Additionally, Hickey had a hand in reshaping the department's understanding of national security to include modern, economic concerns such as data privacy security. In 2018, at a cybersecurity conference, Hickey discussed several cases from 2015–2018 in which the department prosecuted hackers from China, Iran, North Korea, and Russia and then introduced the department's "changing approach to personal privacy" as not merely a personal matter but also a matter of national security. According to Hickey, the proliferation of new data, or "data growth," due to the internet of things and other technological developments meant that there was more data vulnerability than ever before and therefore "cybersecurity policies and practices need to keep pace as businesses grow and deploy new technologies, such as biometric identification or artificial intelligence."

Hickey also represented the department in the Committee on Foreign Investment in the United States (CFIUS). At a CFIUS conference in 2019, regarding the matter of China and its Made in China 2025 strategem, Hickey introduced the department's China Initiative in order to investigate federal crimes like economic espionage, strengthen American businesses, and identify ways to improve telecommunications to minimize data vulnerabilities. His CFIUS activities have also included negotiations with the Chinese app TikTok regarding American concerns over data privacy and security—the negotiations were the result of the Biden Administration's attempt to strike a regulatory agreement with ByteDance.

=== Foreign Agents Registration Act ===
Shortly after Hickey joined the Department of Justice, the Foreign Agents Registration Act (FARA) was rigorously audited by the department's Inspector General whose 2015 report found that the department lacked an understanding and subsequent means of acting upon its FARA program. As a result, Hickey henceforth oversaw numerous structural FARA reforms—specifically in matters of enforcement and transparency—and subsequently prosecuted numerous new cases using the act.

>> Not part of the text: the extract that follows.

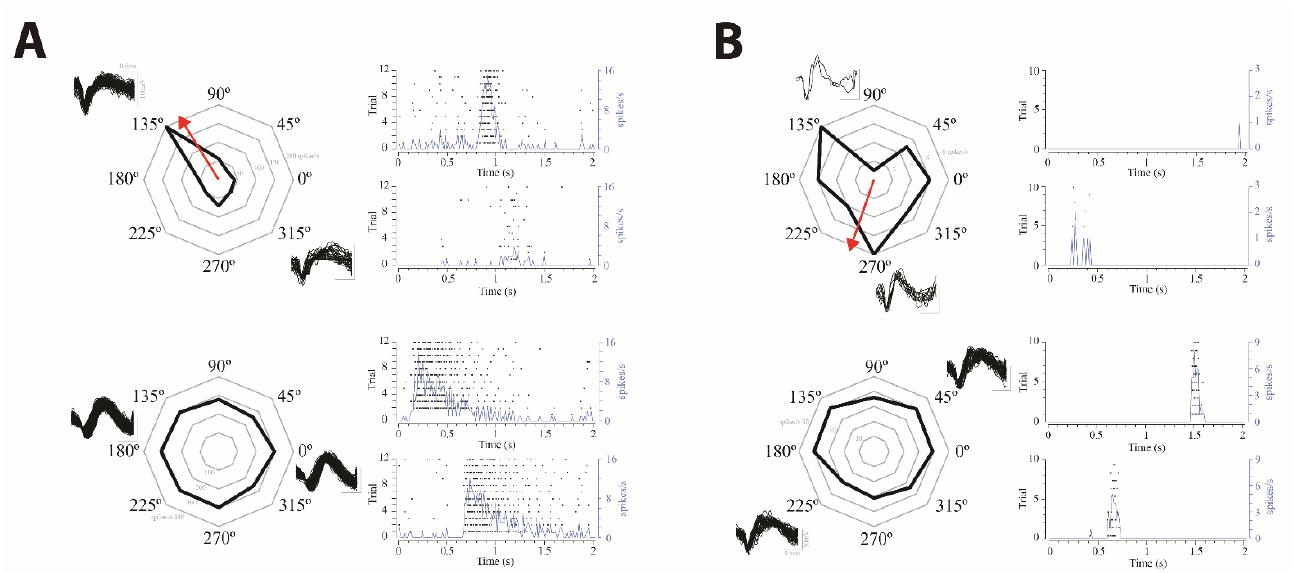
Figure 6. Directional selectivity in ON RGC. Examples of ON-RGC with directional selectivity (up) or without directional selectivity (down) recorded from the control retinas ( A ) and retinas from the NMDA/KA injected eyes ( B ). Each cell example includes a radial plot of the spike rate response to motion in eight directions across ten to twelve repetitions and the spike waveform, and the post stimulus time raster plot and cumulative recording line for the response to preferred (above) and the null (below) directions is also shown, ( B ). The red arrow indicates the preferred direction calculated as the vector sum of the response. Directional selective RGC from the NMDA/KA injected retinas shows an apparent broader response in the preferred direction than RGC from the control retinas.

In 2018 alone, "more than 20 individuals and entities were criminally charged with violations involving FARA—more than the total number charged in the prior 50 years" due to Hickey's reforms involving civil enforcement, increased inspections and audits, and shifting FARA to "a new online system for filing, reviewing, and searching registrations to facilitate compliance... enhance public access... and make information on foreign political activities more transparent."

In 2019, Hickey testified before the House Judiciary Committee regarding "the safety and security of our nation’s elections and to combat malign foreign influence." He discussed the department's efforts to define, categorize, and combat "malign foreign influence operations" which "include covert actions by foreign governments intended to affect U.S. political sentiment and public discourse, sow divisions in our society, or undermine confidence in our democratic institutions to achieve strategic objectives."

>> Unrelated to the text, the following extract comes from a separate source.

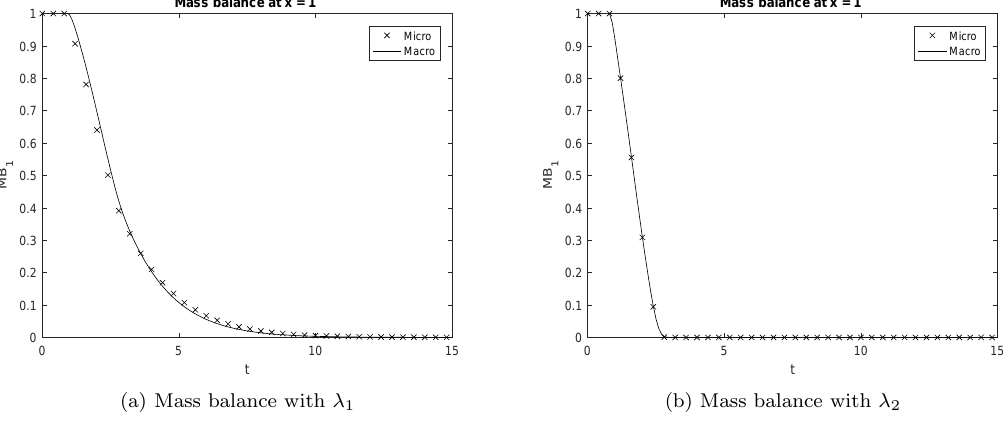
Figure 9: Mass balances at x = 1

Specifically, Hickey discussed cases of election interference from Russia during the 2016 election and the 2018 elections, as well as cases of China affecting public opinion through economic means, media outlets, and college campuses. Hickey then presented the department's analysis of "this vital and evolving area" which included a means to classify "foreign influence activity" through a framework of covert, influence, and/or cyber operations. He then affirmed both the Department of Justice and the Federal Bureau of Investigation's role in strengthening the infrastructure of American elections while investigating and prosecuting election interference from foreign actors, as well as possible collaborations with other agencies to unite efforts.

=== Mayer Brown ===
In early 2023, Hickey left his role in the Department of Justice, after which Andrew Adams served his role in an interim capacity. On May 15, 2023, it was announced that Hickey was hired at the American law firm Mayer Brown, specifically its Cybersecurity & Data Privacy, National Security, and Global Investigations & White Collar Defense divisions where he would continue to work on cases regarding national security, FARA, foreign investment, and other issues he formerly spearheaded at the Department of Justice. In his role, he splits time between Washington, D.C. and New York City.